(Activity)
Scan the entries for the word "linejoin". Every line that has it should be copied.

(Input)
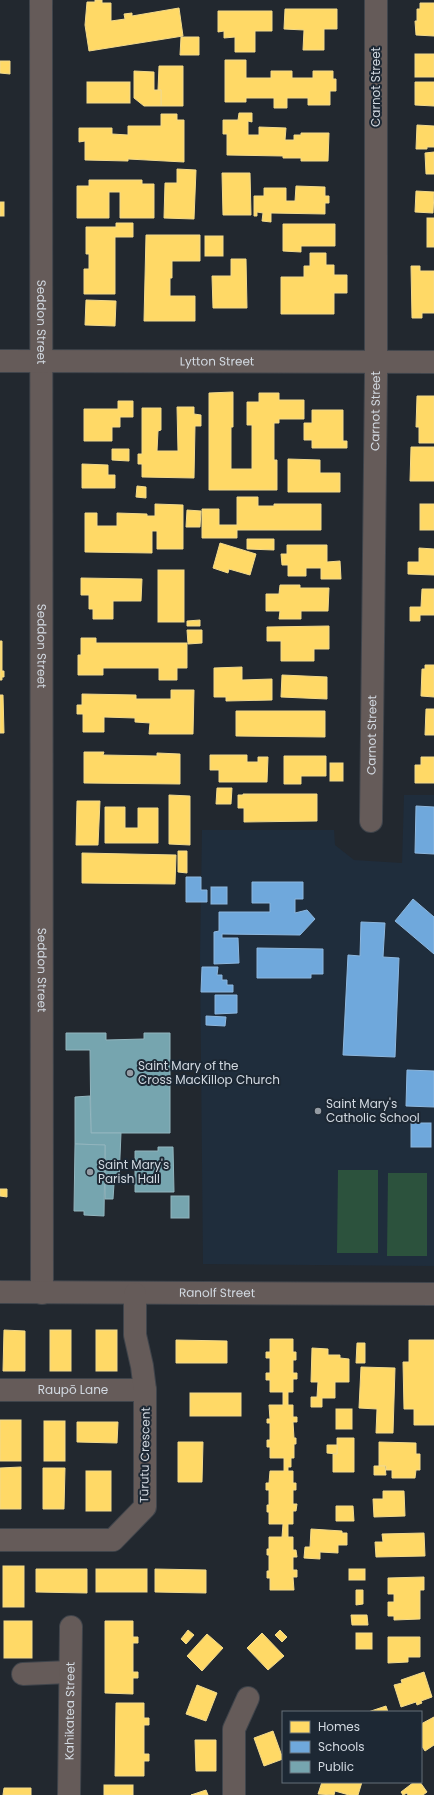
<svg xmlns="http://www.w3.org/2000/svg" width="434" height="1795" font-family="Poppins,sans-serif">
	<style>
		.built { fill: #1f2d3c }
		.green { fill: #2c523d }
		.homes { fill: #ffd966; stroke: #f2d98b }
		.schools { fill: #6fa8dc; stroke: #8db7de }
		.public { fill: #76a5af; stroke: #92b5be }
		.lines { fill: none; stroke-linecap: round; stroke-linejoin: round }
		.minor-casing { stroke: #3f444b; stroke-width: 24 }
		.minor { stroke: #655b59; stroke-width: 22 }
		.poi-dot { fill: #949ba3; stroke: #1d2834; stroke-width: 1.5 }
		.labels { text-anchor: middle; stroke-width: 4; stroke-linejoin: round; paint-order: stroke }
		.street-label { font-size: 12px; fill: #d2d9e1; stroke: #1d2834 }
		.poi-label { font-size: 12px; fill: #d2d9e1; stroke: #1d2834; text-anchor: start }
	</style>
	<rect width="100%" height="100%" fill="#22282f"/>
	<path class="built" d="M404,795H434V1266L203,1264L200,958L202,830H334L335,845L354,860L402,863Z"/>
	<g class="green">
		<path d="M338,1170H378V1253H337Z"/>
		<path d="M388,1173H427V1256H387Z"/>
	</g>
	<g class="homes">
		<path d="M95,0H102V3H111V21L125,19L124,14L132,13V16L179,8L183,36L89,51L85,25L87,2H95Z"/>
		<path d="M420,3H434V36L416,35L415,21H417V9H420Z"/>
		<path d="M285,9H337V29H324V50H303L304,30L284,29Z"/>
		<path d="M218,11H272V31H255V52H235V37L224,38V31L218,32Z"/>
		<path d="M181,37H199V55H180Z"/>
		<rect x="415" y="54" width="19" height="23"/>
		<path d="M225,60H246V78H271V71H292V78H313V71H333V79H336V91H330V105H308V98H287V108H274V98H246V102H225Z"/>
		<path d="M0,61H10V74L0,73Z"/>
		<path d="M159,66H183V106H161V90H158Z"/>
		<path d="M134,71L154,72V90H161V106H144L134,98Z"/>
		<rect x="87" y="82" width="43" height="21"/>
		<path d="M415,82H434V106L415,105Z"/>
		<path d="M239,113H252V122L248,121V135H259V127L286,128L285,140H294V135H301V133H329L328,161H301V158H283V156L227,155V134H223V120H238Z"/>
		<path d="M161,114H177V120H184V162L128,159V161L85,160V141L79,142V128H112V134L128,135V126H161Z"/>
		<path d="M417,125L434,126V147H427V149H416Z"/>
		<path d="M434,152V174H426L425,153Z"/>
		<path d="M177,169L196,170L194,219L164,218L165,183H177Z"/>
		<path d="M222,173H250L251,215H223Z"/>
		<path d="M89,180H142V184H154V218H120V192H109V218H77V186H89Z"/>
		<path d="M296,186L325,187V196H329V203H325V214L271,213V222L262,221L263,213L257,212V216H254V196H264V188H286V201H295Z"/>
		<path d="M416,191L434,192L433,213L415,212Z"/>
		<rect x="0" y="202" width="4" height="14"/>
		<rect x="427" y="218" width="7" height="29"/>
		<path d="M116,223H133V237H115V294H84V269H89V254H86V227H116Z"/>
		<path d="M283,224H335V246H301V252L283,251Z"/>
		<path d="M146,235H200V261H172V278H170V296H195V321H144Z"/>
		<rect x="205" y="236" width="18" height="20"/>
		<path d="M310,253H326V265H334V275H347V293H334V314H281V277H304V266H310Z"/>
		<path d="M231,259H246L247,308H213L212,276H231Z"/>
		<path d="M411,266H420V271H434V313H422V318H412Z"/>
		<path d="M86,300L116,301L115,326L85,325Z"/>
		<path d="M233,392V427H231V469H252V425H247V402H259V393H279V400H304V419H279V423H274V460H277V490H209V393Z"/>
		<path d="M417,396H434V443H419V427H416Z"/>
		<path d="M118,401H133V417H120V427H112V441H84V409H118Z"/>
		<path d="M177,407H194V414L201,415V426H195L194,478L142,477V464H138V454H142V408H161V430L158,431L157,451H178Z"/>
		<path d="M312,410H343V441H347V448H312V440H304V423H312Z"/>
		<path d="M411,447H434V481H410Z"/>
		<path d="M112,449H129V461L112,460Z"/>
		<path d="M288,459L320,460V473H340V492H288Z"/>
		<path d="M82,464L108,465V475H115V488H82Z"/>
		<path d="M137,486L146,487V498L136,497Z"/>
		<path d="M237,497H258V506H274V504H321V530H237V538H202V509H219V525H237Z"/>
		<path d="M155,504L183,505V549H157V531H152V553L85,552V513H97V526H117V513L147,514V516H155Z"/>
		<rect x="420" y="504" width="14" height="26"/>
		<path d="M187,510L201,511L200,527H186Z"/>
		<path d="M247,539H274V550L247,549Z"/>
		<path d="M220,543L256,554L250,575L229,569L228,573L213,568Z"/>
		<path d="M287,545H327V562L340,561L341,579H321V568H306V576H288V565H282L281,554H287Z"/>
		<path d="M419,548L434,549V575L408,574V562H419Z"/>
		<rect x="158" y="570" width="26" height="52"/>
		<path d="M81,578L142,579L141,601H113V619H93V609H89V595H81Z"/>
		<path d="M280,585H300V588H329L328,611H301V619H279L280,611H266V594H279Z"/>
		<path d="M422,589H434V615H420V621H410V607H421Z"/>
		<path d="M200,620V626H187V621Z"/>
		<path d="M329,626V649H314V661H281V641H267V627Z"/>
		<path d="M187,630H202V643L188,644Z"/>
		<path d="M81,638H96V643H187V668H177V680H159V668H103V675H78V655H81Z"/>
		<path d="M0,641H2V671H4V677H2V680H0Z"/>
		<path d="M425,665H434V697L421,696L422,669H425Z"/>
		<path d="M242,667V680L272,679V700L226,701V697H214V668Z"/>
		<path d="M282,675L327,677V699L281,697Z"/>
		<path d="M171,690H194L193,734H149L150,723L135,722V718L104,717V732H83V714H77V705H82V694L136,695V699H171Z"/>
		<path d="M0,695H3L4,733H0Z"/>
		<path d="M426,709H434V735H425Z"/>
		<path d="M236,711H325V737L236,736Z"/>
		<path d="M84,752H104L103,755L157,756V753L180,754V784L84,783Z"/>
		<path d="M210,755H247V762H258V757H268L267,782H219V770H210Z"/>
		<path d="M284,756H326V776H301V784H284Z"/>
		<path d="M421,757H434V783H415V765H421Z"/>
		<rect x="330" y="763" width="13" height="18"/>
		<path d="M217,788H232L231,804H216Z"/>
		<path d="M243,794H317V821L244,822V808H238V795H243Z"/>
		<path d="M169,795L190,796V845L169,844Z"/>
		<path d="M77,801H100L98,845H76Z"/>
		<path d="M105,807H125V828H138V808H158V843H105Z"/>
		<path d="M178,851H187V873L178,872Z"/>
		<path d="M82,853L176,855L175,884L82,883Z"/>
		<path d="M0,1189H7V1197L0,1196Z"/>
		<path d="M4,1330L25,1331V1371H3Z"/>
		<rect x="50" y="1330" width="21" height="41"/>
		<rect x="96" y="1330" width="21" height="41"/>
		<path d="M270,1339H293V1352H296V1360H293V1373H297V1379H293V1392H288V1405H293V1417H297V1422H293L294,1438H296V1444H294V1458H291V1467H288V1471H293V1483H296V1490H293V1504H297L296,1511H293V1524H288V1537H293V1550H296L297,1557H293V1570H297V1577H293L294,1590H270V1578H267V1571H269V1555H267V1549H269V1537H282L283,1524H269V1512H267V1505H269V1490H266V1483H269L270,1471H284V1458H270V1447H267V1440H270V1423H267V1419H270L269,1405H283V1392H270V1380H266V1373H270V1358H266V1352H270Z"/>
		<path d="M176,1340L227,1341V1363H176Z"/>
		<path d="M409,1340H434V1425H414V1409H404L403,1362H409Z"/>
		<path d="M357,1343H365V1363H356Z"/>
		<path d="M312,1348L328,1349V1355H340V1358L349,1359V1382H335V1398H322V1407H311V1397H317L318,1382H311Z"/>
		<path d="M361,1367L395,1368L393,1433H376L377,1409L359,1408Z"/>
		<rect x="190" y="1393" width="51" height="23"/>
		<rect x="336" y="1409" width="16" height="20"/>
		<rect x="0" y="1420" width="21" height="41"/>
		<rect x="44" y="1421" width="21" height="40"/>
		<path d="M77,1422H118L117,1443L77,1442Z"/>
		<path d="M337,1438H354V1472H333V1454H337Z"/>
		<path d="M178,1442H203L202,1482H178Z"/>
		<path d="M379,1442L416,1443V1454H420V1470H416L415,1478H392V1470H386V1466H379Z"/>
		<path d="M327,1445H337V1454L327,1453Z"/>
		<path d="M374,1466H385L386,1475H374Z"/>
		<path d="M21,1467V1509H0V1468Z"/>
		<path d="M43,1468H65L64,1509H43Z"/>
		<rect x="86" y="1471" width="25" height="40"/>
		<path d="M383,1491H404L405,1516L374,1517L373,1499H383Z"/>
		<path d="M336,1506H353L354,1521H336Z"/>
		<path d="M311,1529L342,1531V1533H347V1545H338V1553L320,1552V1559L304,1558L305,1547H310Z"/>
		<path d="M424,1533L425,1556L376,1557L375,1542H383L382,1534Z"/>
		<rect x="3" y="1566" width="21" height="41"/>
		<path d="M36,1569H87V1593L36,1592Z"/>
		<rect x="96" y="1569" width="51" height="23"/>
		<path d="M155,1569L206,1570V1593L155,1592Z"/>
		<rect x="349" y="1569" width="16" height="11"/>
		<path d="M424,1577V1590H420V1619L394,1620V1616H388V1602H394V1594H388V1578Z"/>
		<path d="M356,1590H363V1604L356,1605Z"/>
		<path d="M351,1615H367L368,1625H352Z"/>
		<rect x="4" y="1621" width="28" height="37"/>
		<path d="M105,1621H133V1637H138V1643H133V1672H138V1678H133V1694L105,1693Z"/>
		<path d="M188,1630L194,1635L186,1644L181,1639Z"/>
		<path d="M280,1630L287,1637L282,1642L275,1635Z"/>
		<path d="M262,1633L284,1656L268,1670L247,1648Z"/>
		<rect x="356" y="1633" width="16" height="16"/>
		<path d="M207,1634L223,1648L202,1671L187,1656Z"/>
		<path d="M388,1637H420V1657H408V1662L388,1663Z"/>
		<path d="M424,1672L432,1697L421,1701L422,1703L417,1705L416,1702L401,1707L394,1685L402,1683L401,1680Z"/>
		<path d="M197,1685L217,1693L206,1721L186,1714Z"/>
		<path d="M116,1703H144V1718H149V1725H144V1754H149V1761H144V1776H115Z"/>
		<path d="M386,1706L388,1712H368Z"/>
		<path d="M434,1717V1745L425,1751L421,1745V1724Z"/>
		<path d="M273,1731L283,1759L264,1766L254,1738Z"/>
		<path d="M195,1740H216V1771H196Z"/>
		<path d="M322,1782H362L358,1795H349L335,1791L334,1795L318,1794Z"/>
		<path d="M414,1782H420L427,1792L423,1795H408L407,1793L403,1795L401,1792Z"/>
		<rect x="104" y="1785" width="29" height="10"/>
		<path d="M4,1788H31V1795H3Z"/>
		<path d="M206,1790L208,1795H191Z"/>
	</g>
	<g class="schools">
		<path d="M416,806L434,807V854L415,853Z"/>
		<path d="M186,877H201V890H207V902H186Z"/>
		<path d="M252,882H303V899H295V913L307,910L315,919L300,935L222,934V938H238L239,963L214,964V932L219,931V912H270V903H252Z"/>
		<rect x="211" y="887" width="16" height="17"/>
		<path d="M413,899L434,917V954L395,921Z"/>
		<path d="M361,922L385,923L383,957L399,958L395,1057L343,1055L348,955L360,956Z"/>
		<path d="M257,948L323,949V974H311V978H257Z"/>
		<path d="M202,967H218L217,975H222V980H227V985H233V992H201Z"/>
		<path d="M215,995H237V1013L215,1014Z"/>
		<path d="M206,1016L226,1017L225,1026L206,1025Z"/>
		<path d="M407,1070L434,1071V1107L406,1106Z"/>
		<rect x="411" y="1123" width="20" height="24"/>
	</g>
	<g class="public">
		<path d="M66,1033H106V1040L144,1039V1033H170V1133H91L90,1050H66Z"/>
		<path d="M90,1096L91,1133H121L119,1180L114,1184L113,1199H105V1145L75,1144V1097Z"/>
		<path d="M75,1144L105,1145L104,1216L84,1215V1211H74Z"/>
		<path d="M158,1147H173L174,1192H135V1151H158Z"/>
		<rect x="171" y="1196" width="18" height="22"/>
	</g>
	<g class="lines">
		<g class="minor-casing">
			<g id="minor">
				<path id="s1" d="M41,0L42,1293"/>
				<path id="s2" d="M0,361L434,362"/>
				<path id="s3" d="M371,821L376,375V0"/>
				<path id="s4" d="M0,1292L434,1294"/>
				<path id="s5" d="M0,1390H145"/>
				<path d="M0,1540H113L145,1507V1390L142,1366L135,1335V1294"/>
				<path d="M23,1674L69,1672"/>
				<path id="s6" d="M69,1795L71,1627"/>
				<path d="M234,1795V1729L248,1698"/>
			</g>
		</g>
		<use href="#minor" class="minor"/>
	</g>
	<g class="poi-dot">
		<circle cx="130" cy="1073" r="4"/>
		<circle cx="318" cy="1111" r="4"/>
		<circle cx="90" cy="1172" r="4"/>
	</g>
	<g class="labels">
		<g class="street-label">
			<text transform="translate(376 87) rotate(-90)" y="4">Carnot Street</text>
			<text dy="4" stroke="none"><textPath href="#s1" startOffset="322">Seddon Street</textPath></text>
			<text dy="4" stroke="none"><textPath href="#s2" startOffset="217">Lytton Street</textPath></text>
			<text dy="4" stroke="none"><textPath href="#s3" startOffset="410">Carnot Street</textPath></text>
			<text dy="4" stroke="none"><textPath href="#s1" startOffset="646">Seddon Street</textPath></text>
			<text dy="4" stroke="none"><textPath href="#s3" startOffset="86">Carnot Street</textPath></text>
			<text dy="4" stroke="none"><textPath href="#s1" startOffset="970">Seddon Street</textPath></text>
			<text dy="4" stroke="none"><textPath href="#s4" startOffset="217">Ranolf Street</textPath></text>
			<text dy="4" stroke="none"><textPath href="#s5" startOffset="73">Raupō Lane</textPath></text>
			<text transform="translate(145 1455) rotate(-89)" y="4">Tūrutu Crescent</text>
			<text dy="4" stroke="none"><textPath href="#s6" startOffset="84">Kahikatea Street</textPath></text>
		</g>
		<g class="poi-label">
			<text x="138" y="1070">Saint Mary of the<tspan x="138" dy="14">Cross MacKillop Church</tspan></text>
			<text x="326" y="1108">Saint Mary's<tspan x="326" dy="14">Catholic School</tspan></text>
			<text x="98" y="1169">Saint Mary's<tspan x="98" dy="14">Parish Hall</tspan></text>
		</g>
	</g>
	<rect x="282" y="1711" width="140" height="72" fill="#1d2834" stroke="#656f79"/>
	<rect x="290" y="1721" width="20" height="12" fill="#ffd966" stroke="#656f79"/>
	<text x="318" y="1731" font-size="12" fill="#d2d9e1">Homes</text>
	<rect x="290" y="1741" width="20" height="12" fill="#6fa8dc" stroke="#656f79"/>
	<text x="318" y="1751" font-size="12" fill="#d2d9e1">Schools</text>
	<rect x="290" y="1761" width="20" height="12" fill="#76a5af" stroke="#656f79"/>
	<text x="318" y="1771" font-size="12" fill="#d2d9e1">Public</text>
</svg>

(The completed task)
		.lines { fill: none; stroke-linecap: round; stroke-linejoin: round }
		.labels { text-anchor: middle; stroke-width: 4; stroke-linejoin: round; paint-order: stroke }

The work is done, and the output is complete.